Land use and Land cover

The conversion of land to urban areas is driven by proximate land use. Land use can influence transaction cost for instance with forested land being more expensive to develop. It may also act as an influence that attracts land conversion as an attraction for instance in forested area or by lakes and streams. There are several ways to obtain land cover/use data. The National Land Cover Database (NLCD) offers consistent land use data for the entire US. Similar databases are available for many different countries. Alternatively user can provide their own land cover data based on classification of aerial photo/imagery. Such data can be used as dummies indicting where urbanization can occur. Landscape scale analysis can leverage neighborhood tools in the GRASS module r.neighbors to assess percentage land cover for an appropriate spatial extent.

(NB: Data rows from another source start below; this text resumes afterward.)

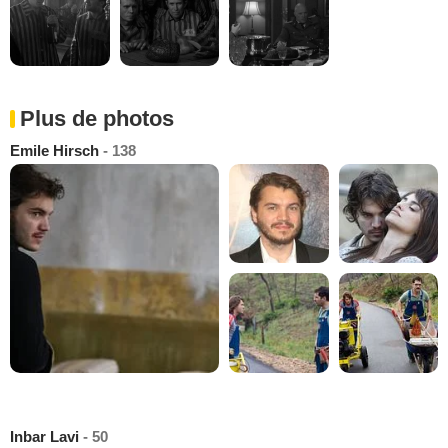
Plus de photos
Emile Hirsch
- 138
Inbar Lavi
- 50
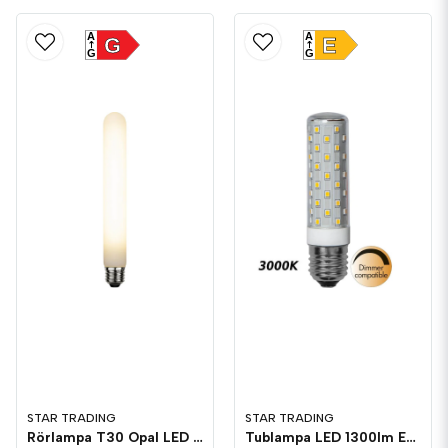
A
A
G
E
G
G
STAR TRADING
STAR TRADING
Rörlampa T30 Opal LED 245lm E27 3000K Dim
Tublampa LED 1300lm E27 3000K Dim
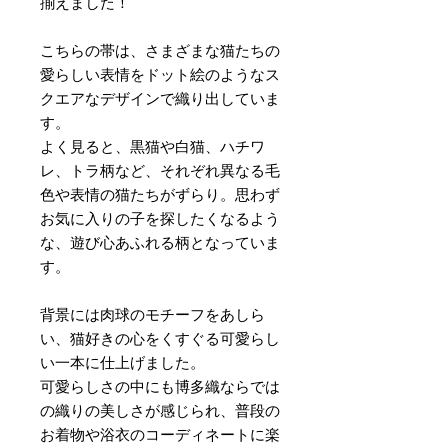
揃えました！
こちらの帯は、さまざまな猫たちの
愛らしい表情をドット絵のようなス
クエアなデザインで織り出していま
す。
よく見ると、黒猫や白猫、ハチワ
レ、トラ柄など、それぞれ異なる毛
色や表情の猫たちがずらり。思わず
お気に入りの子を探したくなるよう
な、遊び心あふれる柄となっていま
す。
背景には肉球のモチーフをあしら
い、猫好きの心をくすぐる可愛らし
い一本に仕上げました。
可愛らしさの中にも博多織ならでは
の織りの美しさが感じられ、普段の
お着物や浴衣のコーディネートに楽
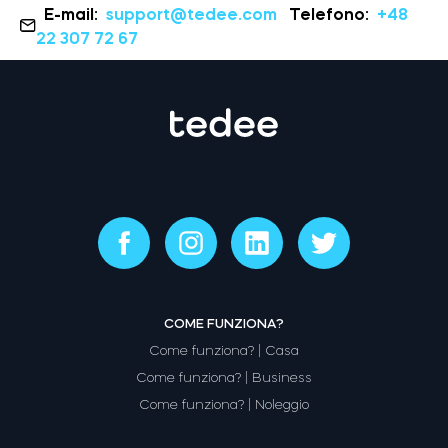
E-mail:
support@tedee.com
Telefono:
+48
22 307 72 67
COME FUNZIONA?
Come funziona? | Casa
Come funziona? | Business
Come funziona? | Noleggio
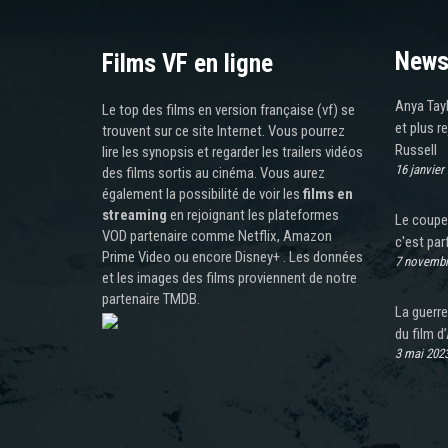
News
Films VF en ligne
Anya Tayl
Le top des films en version française (vf) se
et plus r
trouvent sur ce site Internet. Vous pourrez
Russell
lire les synopsis et regarder les trailers vidéos
16 janvier
des films sortis au cinéma. Vous aurez
également la possibilité de voir les
films en
streaming
en rejoignant les plateformes
Le coupe 
VOD partenaire comme Netflix, Amazon
c'est par
Prime Video ou encore Disney+ . Les données
7 novembr
et les images des films proviennent de notre
partenaire TMDB.
La guerre
du film d
3 mai 202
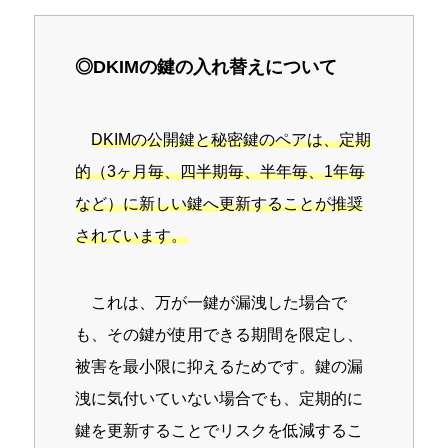
◎DKIMの鍵の入れ替えについて
DKIMの公開鍵と秘密鍵のペアは、定期
的（3ヶ月毎、四半期毎、半年毎、1年毎
など）に新しい鍵へ更新することが推奨
されています。
これは、万が一鍵が漏洩した場合で
も、その鍵が使用できる期間を限定し、
被害を最小限に抑えるためです。鍵の漏
洩に気付いていない場合でも、定期的に
鍵を更新することでリスクを低減するこ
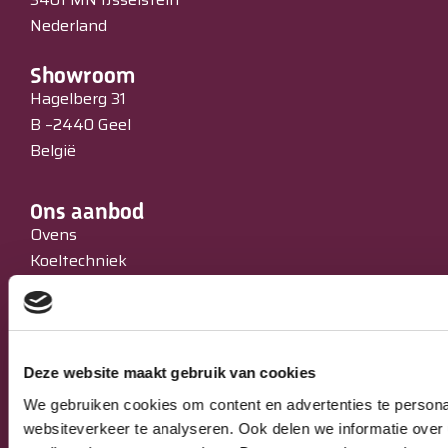
Nederland
Showroom
Hagelberg 31
B –2440 Geel
België
Ons aanbod
Ovens
Koeltechniek
Bakkerijmachines
IJssalons
Verkoopautomaten
Occasions
Deze website maakt gebruik van cookies
Service & Onderhoud
We gebruiken cookies om content en advertenties te persona
websiteverkeer te analyseren. Ook delen we informatie over 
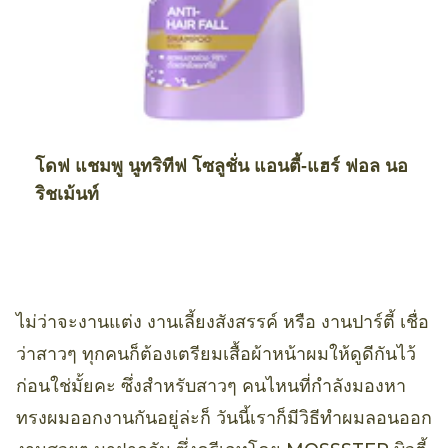
โดฟ แชมพู นูทริทีฟ โซลูชั่น แอนตี้-แฮร์ ฟอล นอ
ริชเม้นท์
ไม่ว่าจะงานแต่ง งานเลี้ยงสังสรรค์ หรือ งานปาร์ตี้ เชื่อ
ว่าสาวๆ ทุกคนก็ต้องเตรียมเสื้อผ้าหน้าผมให้ดูดีกันไว้
ก่อนใช่มั้ยคะ ซึ่งสำหรับสาวๆ คนไหนที่กำลังมองหา
ทรงผมออกงานกันอยู่ล่ะก็ วันนี้เราก็มีวิธีทำผมลอนออก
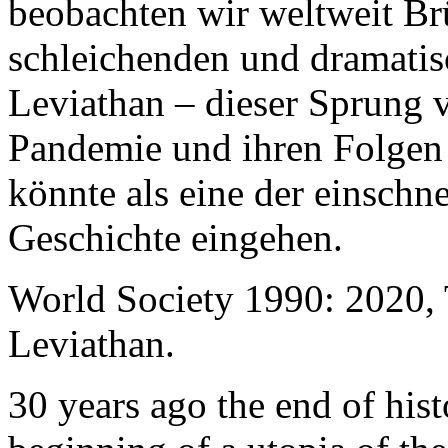
beobachten wir weltweit B
schleichenden und dramati
Leviathan – dieser Sprung 
Pandemie und ihren Folgen 
könnte als eine der einschn
Geschichte eingehen.
World Society 1990: 2020,
Leviathan.
30 years ago the end of his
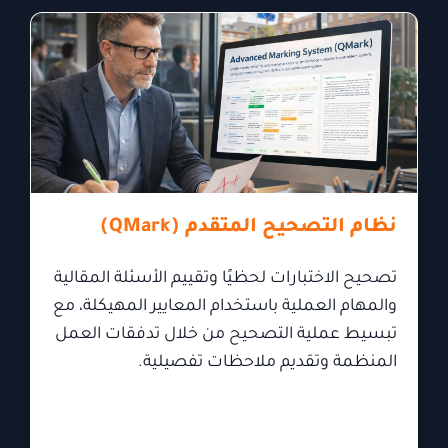
نظام التصحيح المتقدم (QMark)
تصحيح الاختبارات لحظيًا وتقييم الأسئلة المقالية
والمهام العملية باستخدام المعايير المهيكلة، مع
تبسيط عملية التصحيح من خلال تدفقات العمل
المنظمة وتقديم ملاحظات تفصيلية.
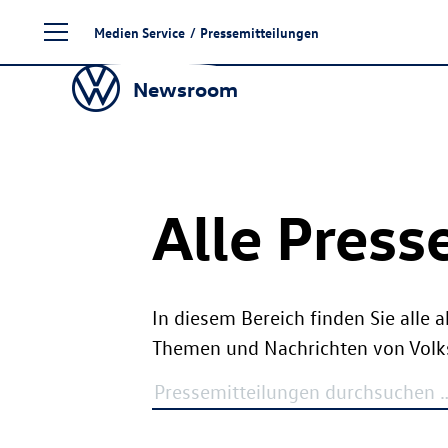
Zum
Medien Service
/
Pressemitteilungen
Seiteninhalt
springen
Newsroom
Alle Press
In diesem Bereich finden Sie alle 
Themen und Nachrichten von Vol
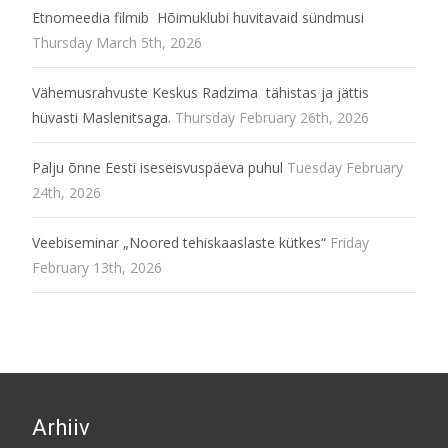
Etnomeedia filmib Hõimuklubi huvitavaid sündmusi
Thursday March 5th, 2026
Vähemusrahvuste Keskus Radzima tähistas ja jättis
hüvasti Maslenitsaga.
Thursday February 26th, 2026
Palju õnne Eesti iseseisvuspäeva puhul
Tuesday February
24th, 2026
Veebiseminar „Noored tehiskaaslaste kütkes“
Friday
February 13th, 2026
Arhiiv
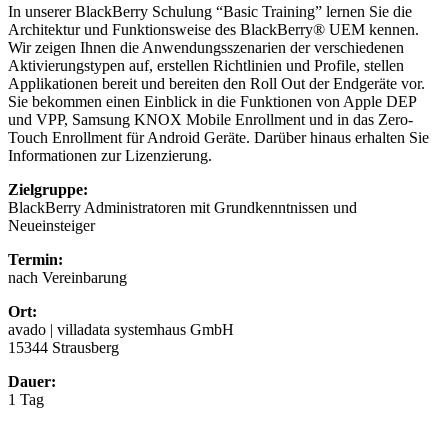
In unserer BlackBerry Schulung “Basic Training” lernen Sie die
Architektur und Funktionsweise des BlackBerry® UEM kennen.
Wir zeigen Ihnen die Anwendungsszenarien der verschiedenen
Aktivierungstypen auf, erstellen Richtlinien und Profile, stellen
Applikationen bereit und bereiten den Roll Out der Endgeräte vor.
Sie bekommen einen Einblick in die Funktionen von Apple DEP
und VPP, Samsung KNOX Mobile Enrollment und in das Zero-
Touch Enrollment für Android Geräte. Darüber hinaus erhalten Sie
Informationen zur Lizenzierung.
Zielgruppe:
BlackBerry Administratoren mit Grundkenntnissen und
Neueinsteiger
Termin:
nach Vereinbarung
Ort:
avado | villadata systemhaus GmbH
15344 Strausberg
Dauer:
1 Tag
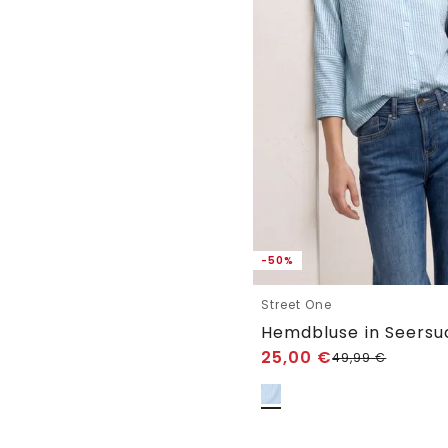
-50%
Street One
Hemdbluse in Seersu
25,00
€
49,99
€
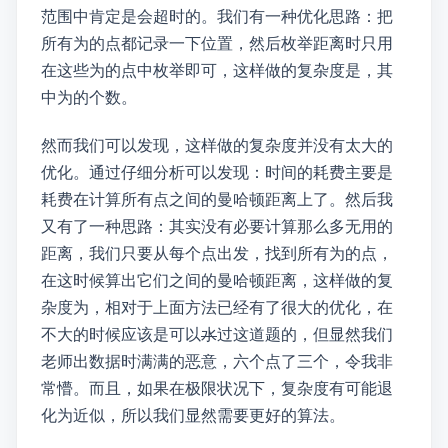
范围中肯定是会超时的。我们有一种优化思路：把
所有为“1”的点都记录一下位置，然后枚举距离时只用
在这些为“1”的点中枚举即可，这样做的复杂度是 \( O\left( \frac{nm\left( nm - 1\right) }{2} + nmp\right) \approx O\left( n^2m^2\right) \)，其
中 \( p \) 为“1”的个数。
然而我们可以发现，这样做的复杂度并没有太大的
优化。通过仔细分析可以发现：时间的耗费主要是
耗费在计算所有点之间的曼哈顿距离上了。然后我
又有了一种思路：其实没有必要计算那么多无用的
距离，我们只要从每个点出发，找到所有为“1”的点，
在这时候算出它们之间的曼哈顿距离，这样做的复
杂度为 \( O\left( nmp\right) \)，相对于上面方法已经有了很大的优化，在 \( p \)
不大的时候应该是可以
水
过这道题的，但显然我们
老师出数据时满满的恶意，六个点T了三个，令我非
常懵。而且，如果在极限状况下，复杂度有可能退
化为近似 \( O\left(n^2m^2\right) \)，所以我们显然需要更好的算法。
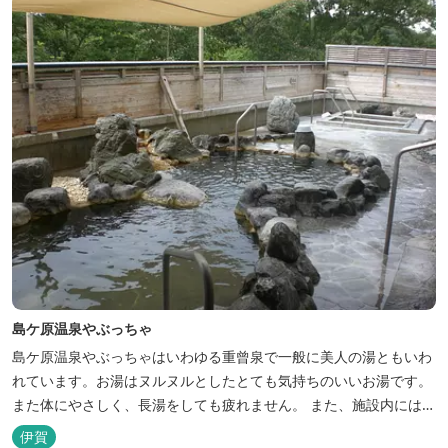
島ケ原温泉やぶっちゃ
島ケ原温泉やぶっちゃはいわゆる重曾泉で一般に美人の湯ともいわ
れています。お湯はヌルヌルとしたとても気持ちのいいお湯です。
また体にやさしく、長湯をしても疲れません。 また、施設内にはオ
ートキャンプ場、デイキャンプ場、テニスコート、水遊び場（夏季
伊賀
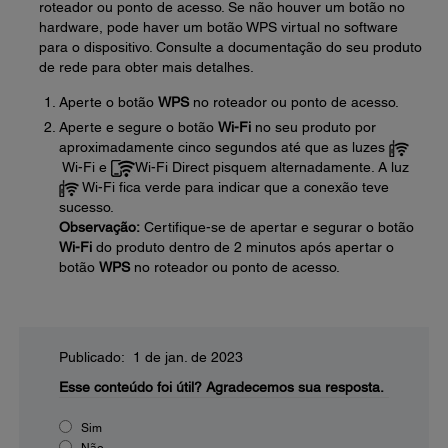
roteador ou ponto de acesso. Se não houver um botão no
hardware, pode haver um botão WPS virtual no software
para o dispositivo. Consulte a documentação do seu produto
de rede para obter mais detalhes.
Aperte o botão
WPS
no roteador ou ponto de acesso.
Aperte e segure o botão
Wi-Fi
no seu produto por
aproximadamente cinco segundos até que as luzes
Wi-Fi e
Wi-Fi Direct pisquem alternadamente. A luz
Wi-Fi fica verde para indicar que a conexão teve
sucesso.
Observação:
Certifique-se de apertar e segurar o botão
Wi-Fi
do produto dentro de 2 minutos após apertar o
botão
WPS
no roteador ou ponto de acesso.
Publicado: 1 de jan. de 2023
Esse conteúdo foi útil?
Agradecemos sua resposta.
Sim
Não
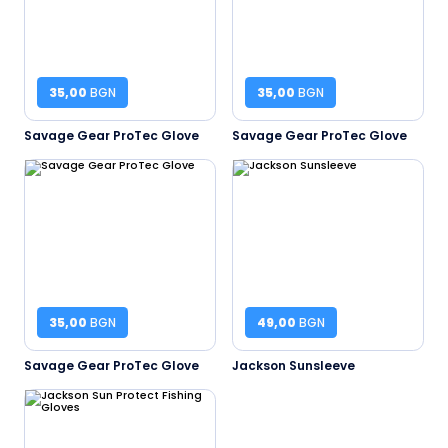
35,00
BGN
35,00
BGN
Savage Gear ProTec Glove
Savage Gear ProTec Glove
35,00
BGN
49,00
BGN
Savage Gear ProTec Glove
Jackson Sunsleeve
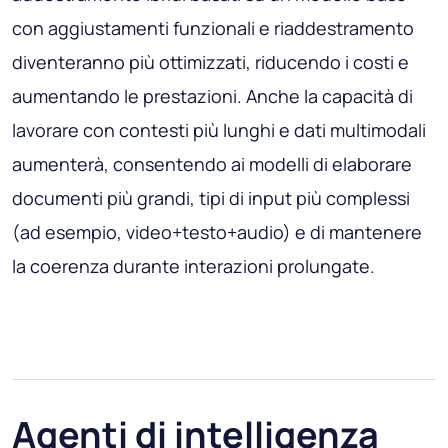
con aggiustamenti funzionali e riaddestramento
diventeranno più ottimizzati, riducendo i costi e
aumentando le prestazioni. Anche la capacità di
lavorare con contesti più lunghi e dati multimodali
aumenterà, consentendo ai modelli di elaborare
documenti più grandi, tipi di input più complessi
(ad esempio, video+testo+audio) e di mantenere
la coerenza durante interazioni prolungate.
Agenti di intelligenza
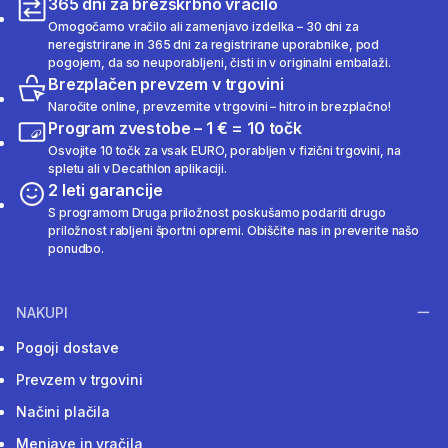
365 dni za brezskrbno vračilo
Omogočamo vračilo ali zamenjavo izdelka – 30 dni za
neregistrirane in 365 dni za registrirane uporabnike, pod
pogojem, da so neuporabljeni, čisti in v originalni embalaži.
Brezplačen prevzem v trgovini
Naročite online, prevzemite v trgovini – hitro in brezplačno!
Program zvestobe – 1 € = 10 točk
Osvojite 10 točk za vsak EURO, porabljen v fizični trgovini, na
spletu ali v Decathlon aplikaciji.
2 leti garancije
S programom Druga priložnost poskušamo podariti drugo
priložnost rabljeni športni opremi. Obiščite nas in preverite našo
ponudbo.
NAKUPI
Pogoji dostave
Prevzem v trgovini
Načini plačila
Menjave in vračila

For example in previous case studies percentage forest cover for a 1 km neighborhood has proven to be an important factor explaining urbanization.

Topography

Topography influences urbanization interacting as a feature related to agricultural suitability and as a potential attraction related to urban developments featuring 'good views'. To access its influence as a driver of urbanization different characteristics can be developed from digital elevation models (dem). DEMs can be obtained for the US from USGS and various other avenues globally. Different topographic characterisitics can be derived using the GRASS tool r.slope.aspect including slope, aspect, curvatures and partial derivatives from a elevation raster map.

#Attractions Amenity landscape are increasingly sought for land development, which is increasingly shaping exurbanization. Proximity to feature deem aesthetically pleasing including water bodies and protected areas can be calculated using network or euclidean distance similar to the above descriptions. Shapefiles of protected areas can be found at the GLCF: World Database on Protected Areas. Water bodies can be found for the US from the US census bureau here with European resources available from the European Envrionmental agency here

#Other Different factors can influence urbanization that are not summarized here. Soil fertility, socioeconomic factors including employment, GDP, can also be used as factor explaining/used for characterizing development potential in the FUTURES model. Different GRASS modules can be leveraged for preprossessing these data. Users of the r.futures are advised to consult the GRASS Manual for processing these data.